Я хотел отвести от Васильева обвинения в террористической деятельности и сохранить его для литературы. Павла Васильева я считаю крупным, талантливым поэтом, и никаким террористом он не был. А показания Карпова или Макарова, точно не помню, о том, что Васильев хотел совершить теракт против Сталина, являются вымышленными или данными под физическим воздействием следствия, ибо в тот период этот метод получения показаний от арестованных широко практиковался».

Илюшенко сначала отстранили от дел, а через несколько месяцев арестовали. Обвинение — потакал контрреволюции, а значит, соучастник. В конце концов, ему крупно повезло — остался жив, поплатился только карьерой: был направлен работать в норильский лагерь, а вскоре уволен и оттуда и исключен из партии — «за невыполнение оперативных указаний руководства и за невозможностью использования». В общем, не подошел для роли карателя, оказался не ко двору.

Это он, Илья Игнатьевич Илюшенко, сохранил в памяти, спас для потомства последние стихи Павла, написанные им в Бутырской тюрьме, — редчайший случай, когда и среди чекистов нашелся благодарный читатель, «поэта неведомый друг». Тогда Павел еще верил, что останется жить и что его ждет лагерь где–нибудь на далеком Севере. Стихи посвящены его жене Елене.

################

[УСЛОВИЕ ЗАДАНИЯ]: Пожалуйста, перепишите из фрагмента о Павле Васильеве часть, которая начинается со слов «Илюшенко сначала отстранили» и заканчивается словами «не ко двору.», поменяв в ней «карьерой» на «должностью». Опирайтесь только на фрагмент о Павле Васильеве.

################

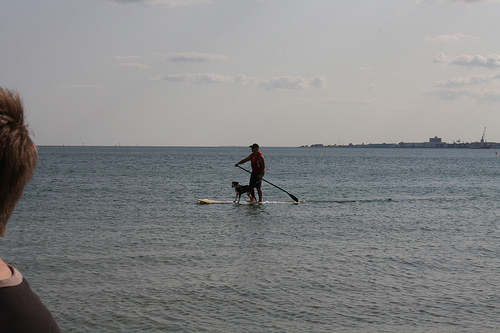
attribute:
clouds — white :
[146, 50, 338, 92]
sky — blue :
[27, 12, 491, 137]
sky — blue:
[246, 30, 396, 92]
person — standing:
[90, 59, 457, 316]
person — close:
[221, 122, 287, 223]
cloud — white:
[167, 50, 222, 65]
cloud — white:
[263, 73, 307, 95]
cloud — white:
[153, 68, 220, 93]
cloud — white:
[438, 50, 498, 69]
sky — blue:
[29, 1, 496, 139]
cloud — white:
[415, 28, 498, 108]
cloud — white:
[102, 27, 333, 91]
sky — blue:
[6, 24, 498, 149]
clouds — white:
[119, 44, 359, 104]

################

[РЕЗУЛЬТАТ]:
Илюшенко сначала отстранили от дел, а через несколько месяцев арестовали. Обвинение — потакал контрреволюции, а значит, соучастник. В конце концов, ему крупно повезло — остался жив, поплатился только должностью: был направлен работать в норильский лагерь, а вскоре уволен и оттуда и исключен из партии — «за невыполнение оперативных указаний руководства и за невозможностью использования». В общем, не подошел для роли карателя, оказался не ко двору.